WITHOUT A NET
Review by Dave Liebman
For me Wayne Shorter is THE composer of the last half century, much like Duke and Monk were for previous eras. Most strikingly there is the constant evolution from the beginning compositions for Art Blakey in the early ‘60s (“Lester Left Town”) through the Blue Note recordings (“Speak No Evil” etc.); the notable “Native Dancer” (“Black Beauty”) and Weather Report (“Elegant People”); and the past 20 years with his solo work (“Three Marias”) of the ‘80s and ‘90s through the present group of the past decade. There is no other composer in the history of jazz with such a progression of stylistic change over that length of time.
As an improviser Wayne’s playing has always reflected the modus operandi that is part and parcel of any great composer’s methodology: theme and variation, timing of events, slow development, etc. These are constants in his playing even as his style has evolved over the decades much like the writing. Wayne is the composer as player while the majority of jazz musicians compose as an extension of their playing The underlying and consistent premise is the constant manipulation of the classic artistic mantra evident across all artistic endeavors… tension and release.

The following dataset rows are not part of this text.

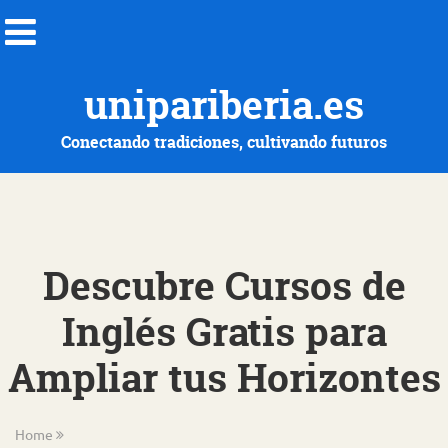
unipariberia.es
Conectando tradiciones, cultivando futuros
Descubre Cursos de
Inglés Gratis para
Ampliar tus Horizontes
Home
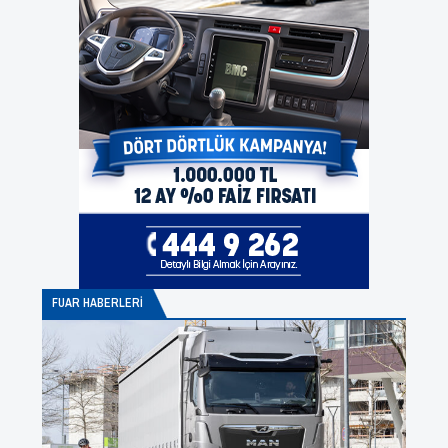
FUAR HABERLERI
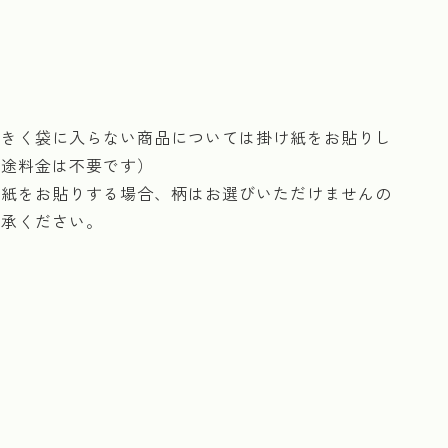
大きく袋に入らない商品については掛け紙をお貼りし
別途料金は不要です）
け紙をお貼りする場合、柄はお選びいただけませんの
了承ください。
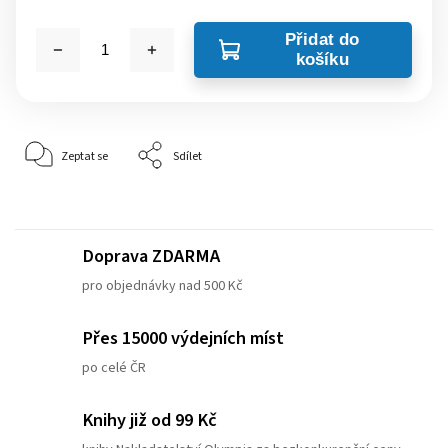
Přidat do
košíku
Zeptat se
Sdílet
Doprava ZDARMA
pro objednávky nad 500 Kč
Přes 15000 výdejních míst
po celé ČR
Knihy již od 99 Kč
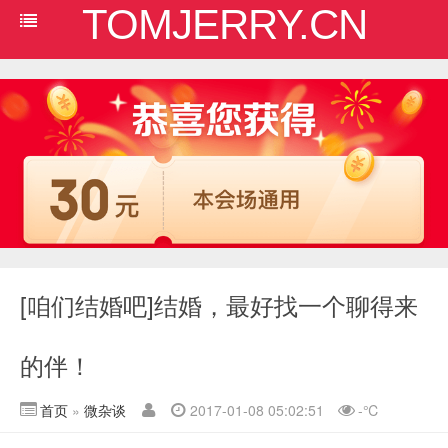
TOMJERRY.CN
[咱们结婚吧]结婚，最好找一个聊得来
的伴！
首页
»
微杂谈
2017-01-08 05:02:51
-
℃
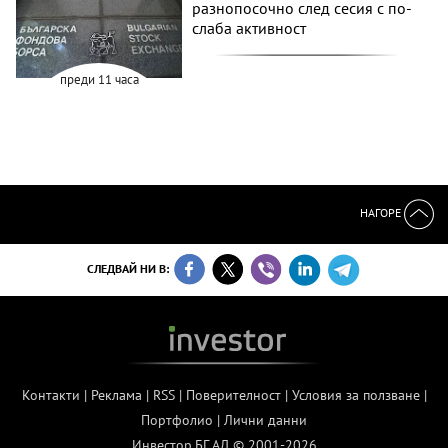
разнопосочно след сесия с по-
слаба активност
преди 11 часа
НАГОРЕ
СЛЕДВАЙ НИ В:
Контакти
|
Реклама
|
RSS
|
Поверителност
|
Условия за ползване
|
Портфолио
|
Лични данни
Инвестор.БГ АД © 2001-2026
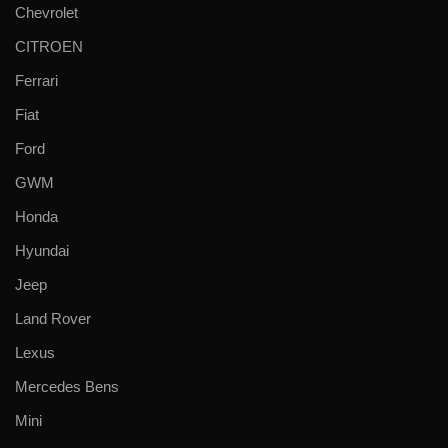
Chevrolet
CITROEN
Ferrari
Fiat
Ford
GWM
Honda
Hyundai
Jeep
Land Rover
Lexus
Mercedes Bens
Mini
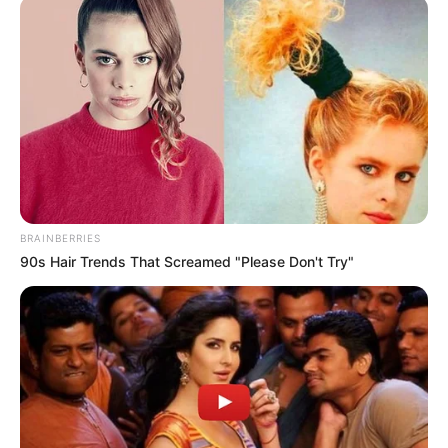
𝐕𝐢𝐝𝐞ó𝐛𝐚𝐧 𝐣𝐞𝐥𝐞𝐧𝐭𝐤𝐞𝐳𝐞𝐭𝐭 𝐚 𝐦ű𝐭é𝐭 𝐮𝐭á𝐧
A fitneszedző a műtét után videóban üzent
követőinek. Gyenge hangon, rózsafüzért
szorongatva mondta el, hogy a legnehezebb
időszakon már túl van, és napról napra erősödik.
BRAINBERRIES
90s Hair Trends That Screamed "Please Don't Try"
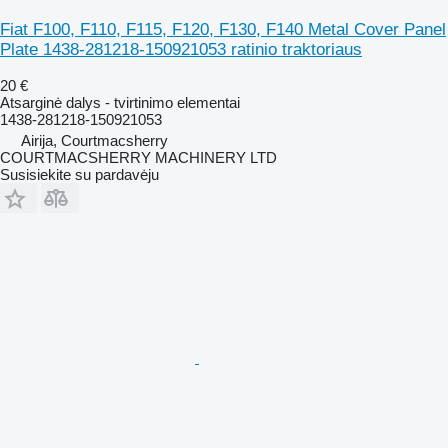
Fiat F100, F110, F115, F120, F130, F140 Metal Cover Panel
Plate 1438-281218-150921053 ratinio traktoriaus
20 €
Atsarginė dalys - tvirtinimo elementai
1438-281218-150921053
Airija, Courtmacsherry
COURTMACSHERRY MACHINERY LTD
Susisiekite su pardavėju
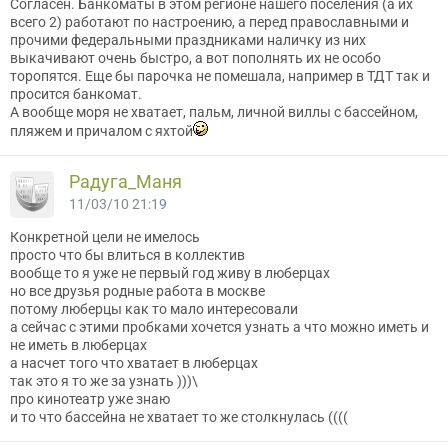
Согласен. Банкоматы в этом регионе нашего поселения (а их
всего 2) работают по настроению, а перед православными и
прочими федеральными праздниками наличку из них
выкачивают очень быстро, а вот пополнять их не особо
торопятся. Еще бы парочка не помешала, например в ТДТ так и
просится банкомат.
А вообще моря не хватает, пальм, личной виллы с бассейном,
пляжем и причалом с яхтой
Радуга_Маня
11/03/10 21:19
Конкретной цели не имелось
просто что бы влиться в коллектив
вообще то я уже не первый год живу в люберцах
но все друзья родные работа в москве
потому люберцы как то мало интересовали
а сейчас с этими пробками хочется узнать а что можно иметь и
не иметь в люберцах
а насчет того что хватает в люберцах
так это я то же за узнать )))\
про кинотеатр уже знаю
и то что бассейна не хватает то же столкнулась ((((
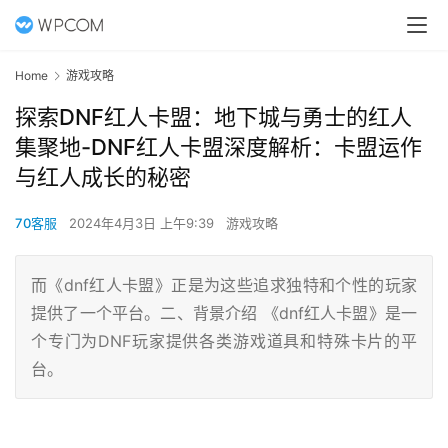
Home
游戏攻略
探索DNF红人卡盟：地下城与勇士的红人
集聚地-DNF红人卡盟深度解析：卡盟运作
与红人成长的秘密
70客服
2024年4月3日 上午9:39
游戏攻略
而《dnf红人卡盟》正是为这些追求独特和个性的玩家
提供了一个平台。二、背景介绍 《dnf红人卡盟》是一
个专门为DNF玩家提供各类游戏道具和特殊卡片的平
台。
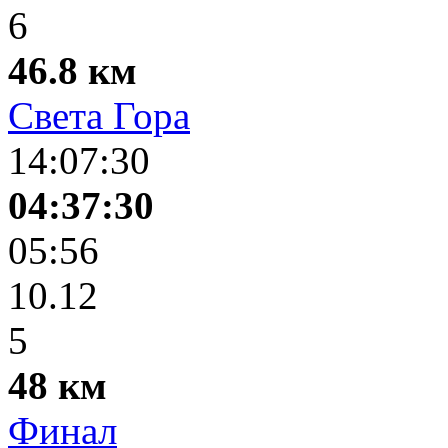
6
46.8 км
Света Гора
14:07:30
04:37:30
05:56
10.12
5
48 км
Финал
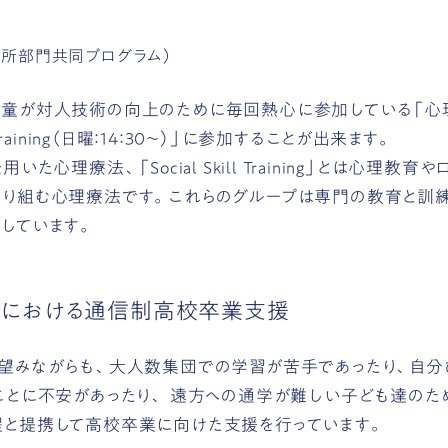
入所部門共同プログラム）
童が対人技術の向上のために毎回熱心に参加している「心理劇
ll Training（日曜：14：30～）」に参加することが出来ます。
いた心理療法、「Social Skill Training」とは心理教
り組む心理療法です。これらのグループは専門の教育と訓
しています。
み園における通信制高校卒業支援
望みながらも、大人数集団での学習が苦手であったり、自分
ことに不安があったり、 遠方への通学が難しい子ども達のた
と提携して高校卒業に向けた支援を行っています。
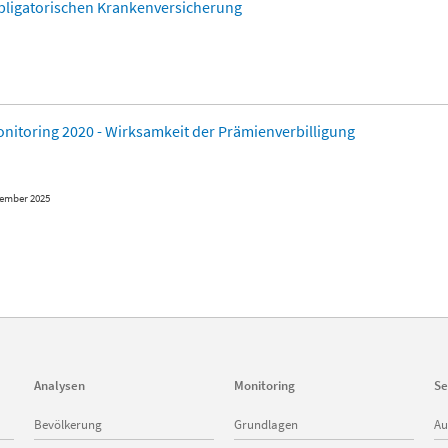
 obligatorischen Krankenversicherung
onitoring 2020 - Wirksamkeit der Prämienverbilligung
tember 2025
Analysen
Monitoring
Se
Navigation
Navigation
Na
Bevölkerung
Grundlagen
Au
überspringen
überspringen
üb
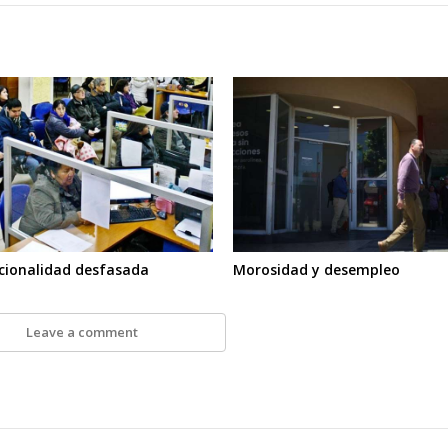
ucionalidad desfasada
Morosidad y desempleo
Leave a comment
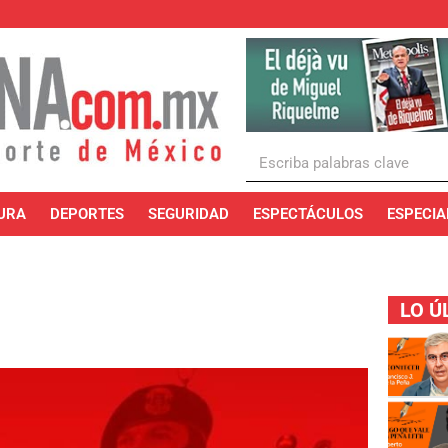
URA
DEPORTES
SEGURIDAD
ESPECTÁCULOS
ESPECIA
LO Ú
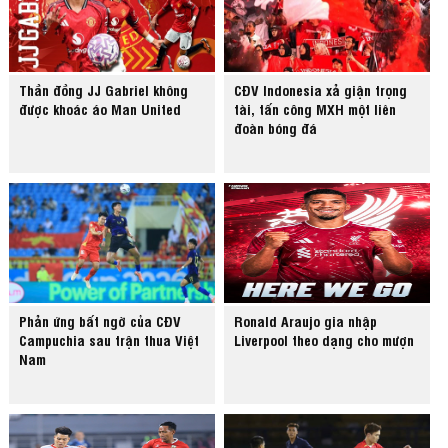
Thần đồng JJ Gabriel không
CĐV Indonesia xả giận trọng
được khoác áo Man United
tài, tấn công MXH một liên
đoàn bóng đá
Phản ứng bất ngờ của CĐV
Ronald Araujo gia nhập
Campuchia sau trận thua Việt
Liverpool theo dạng cho mượn
Nam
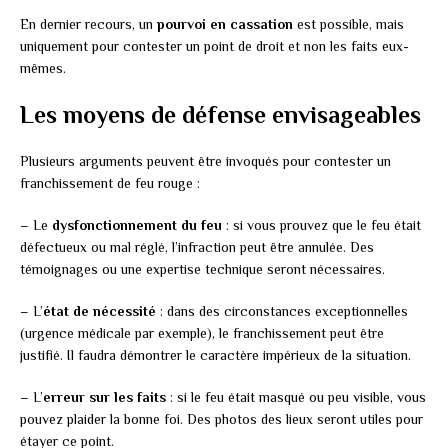
En dernier recours, un
pourvoi en cassation
est possible, mais
uniquement pour contester un point de droit et non les faits eux-
mêmes.
Les moyens de défense envisageables
Plusieurs arguments peuvent être invoqués pour contester un
franchissement de feu rouge :
– Le
dysfonctionnement du feu
: si vous prouvez que le feu était
défectueux ou mal réglé, l’infraction peut être annulée. Des
témoignages ou une expertise technique seront nécessaires.
– L’
état de nécessité
: dans des circonstances exceptionnelles
(urgence médicale par exemple), le franchissement peut être
justifié. Il faudra démontrer le caractère impérieux de la situation.
– L’
erreur sur les faits
: si le feu était masqué ou peu visible, vous
pouvez plaider la bonne foi. Des photos des lieux seront utiles pour
étayer ce point.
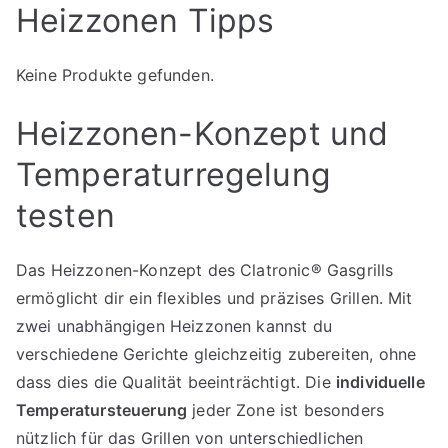
Heizzonen Tipps
Keine Produkte gefunden.
Heizzonen-Konzept und
Temperaturregelung
testen
Das Heizzonen-Konzept des Clatronic® Gasgrills
ermöglicht dir ein flexibles und präzises Grillen. Mit
zwei unabhängigen Heizzonen kannst du
verschiedene Gerichte gleichzeitig zubereiten, ohne
dass dies die Qualität beeinträchtigt. Die
individuelle
Temperatursteuerung
jeder Zone ist besonders
nützlich für das Grillen von unterschiedlichen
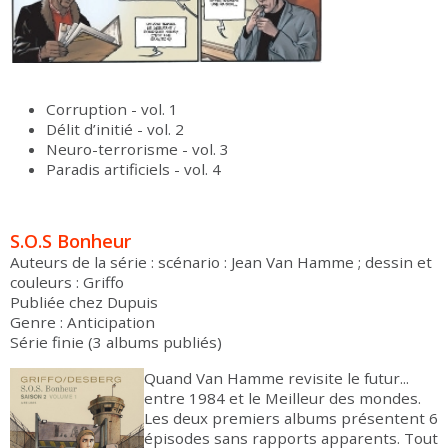
Corruption - vol. 1
Délit d’initié - vol. 2
Neuro-terrorisme - vol. 3
Paradis artificiels - vol. 4
S.O.S Bonheur
Auteurs de la série : scénario : Jean Van Hamme ; dessin et
couleurs : Griffo
Publiée chez Dupuis
Genre : Anticipation
Série finie (3 albums publiés)
Quand Van Hamme revisite le futur...
entre 1984 et le Meilleur des mondes.
Les deux premiers albums présentent 6
épisodes sans rapports apparents. Tout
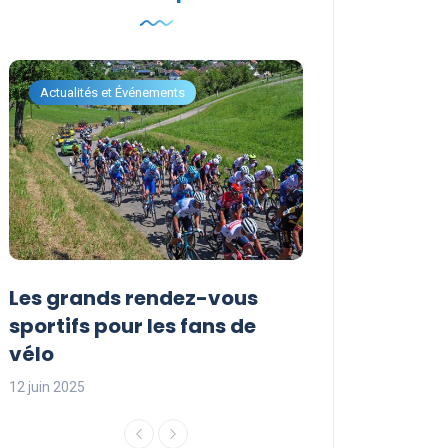
Actualités et Événements
Actualités et Évén
Les grands rendez-vous
Les événemen
sportifs pour les fans de
incontournabl
vélo
saison sporti
12 juin 2025
12 juin 2025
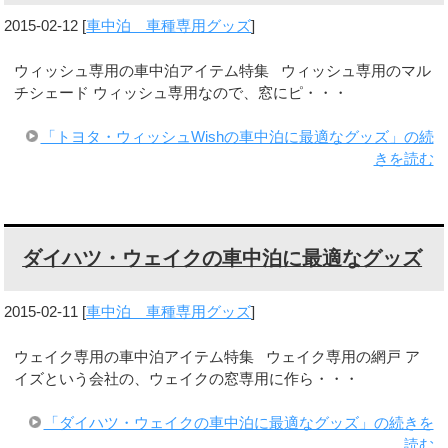
2015-02-12
[
車中泊 車種専用グッズ
]
ウィッシュ専用の車中泊アイテム特集 ウィッシュ専用のマル
チシェード ウィッシュ専用なので、窓にピ・・・
「トヨタ・ウィッシュWishの車中泊に最適なグッズ」の続
きを読む
ダイハツ・ウェイクの車中泊に最適なグッズ
2015-02-11
[
車中泊 車種専用グッズ
]
ウェイク専用の車中泊アイテム特集 ウェイク専用の網戸 ア
イズという会社の、ウェイクの窓専用に作ら・・・
「ダイハツ・ウェイクの車中泊に最適なグッズ」の続きを
読む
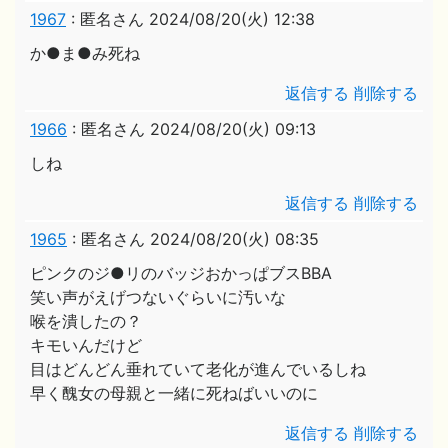
1967
:
匿名さん
2024/08/20(火) 12:38
か●ま●み死ね
返信する
削除する
1966
:
匿名さん
2024/08/20(火) 09:13
しね
返信する
削除する
1965
:
匿名さん
2024/08/20(火) 08:35
ピンクのジ●リのバッジおかっぱブスBBA
笑い声がえげつないぐらいに汚いな
喉を潰したの？
キモいんだけど
目はどんどん垂れていて老化が進んでいるしね
早く醜女の母親と一緒に死ねばいいのに
返信する
削除する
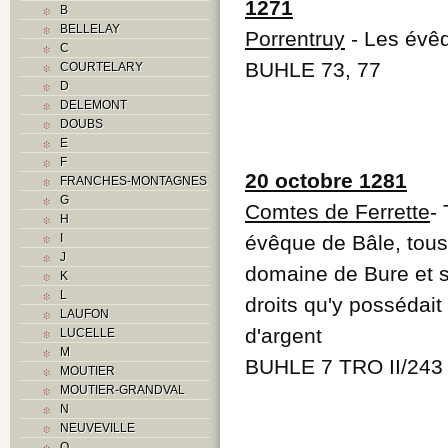
1271
B
BELLELAY
Porrentruy
- Les évêq
C
BUHLE 73, 77
COURTELARY
D
DELEMONT
DOUBS
E
F
20 octobre 1281
FRANCHES-MONTAGNES
G
Comtes de Ferrette
-
H
I
évêque de Bâle, tous s
J
domaine de Bure et s
K
L
droits qu'y possédait
LAUFON
d'argent
LUCELLE
M
BUHLE 7 TRO II/243
MOUTIER
MOUTIER-GRANDVAL
N
NEUVEVILLE
O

To balance surprise and expectation in an evenhanded manner is in the final analysis what makes something work artistically speaking, especially in an improvising genre like jazz where there is no pre-planned agenda. In Wayne’s case this tension/release scenario is clearly and consistently demonstrated across the five elements of music: melody, rhythm, harmony, color and form.
Melodically, Wayne’s choice of notes veer between dense, fast chromatic runs that sound like a blur to clearly lyrical statements, while rhythmically Shorter is constantly on the cusp of inside and over the prevailing pulse rarely if ever playing the lingua franca of dotted/triplet based eighth notes one is used to hearing in jazz. In the harmonic realm everything is there….pedal points, vamps/ostinatos (amazing how much he can get from a one or two bar repetitive pattern) with occasional use of dense harmonies offset by more consonant sonorities. (When Wayne was with Miles Davis, this was largely the opposite case.) Color refers to the instrumental sound which in Wayne’s case includes an unusually diverse array of articulations from marcato/staccato to glissando; a searing sound in the upper register of the soprano sax contrasted with a more transparent and lighter tone in the lower; also extensive use of a wide dynamic range. Form in this discussion means the overall shape and emotional impact of his solos which never follow a predetermined or repetitive pattern. He does often begin haltingly (subtone register of the horn with little spurts of ideas behind the piano) leading to a climax that is crystal clear and not formulaic. Wayne is the ultimate programmatic artist, but subtly accomplished.
This present recording clearly demonstrates the points described above. Credit must be given to the rhythm section that has been together for over a decade. Others of Wayne’s stature present new “projects” year to year but Wayne has stayed the course and apparently agrees with me that a steady group is truly the way to find “improvisational bliss.” The dialogue between John, Brian and Danilo is constant and virtuosic with “solos” often not clearly delineated keeping the listener fully engaged. The three men each contribute in a unique manner: Brian’s explosive drumming marks off the energy and story line of the music; John is absolutely committed to the task of keeping things together while Danilo serves as the front line partner of Wayne both accompanying and as the second soloist.
Returning to Blue Note Records after forty plus years, this live recording is a gem. The standout track that highlights all of the above in one performance is “Pegasus” featuring the group with the Imani Winds. This track alone could stand as a summary of Wayne’s present writing and playing as he approaches 80 years old. There is no doubt that Wayne Shorter has and continues to make a major contribution to the music of our time.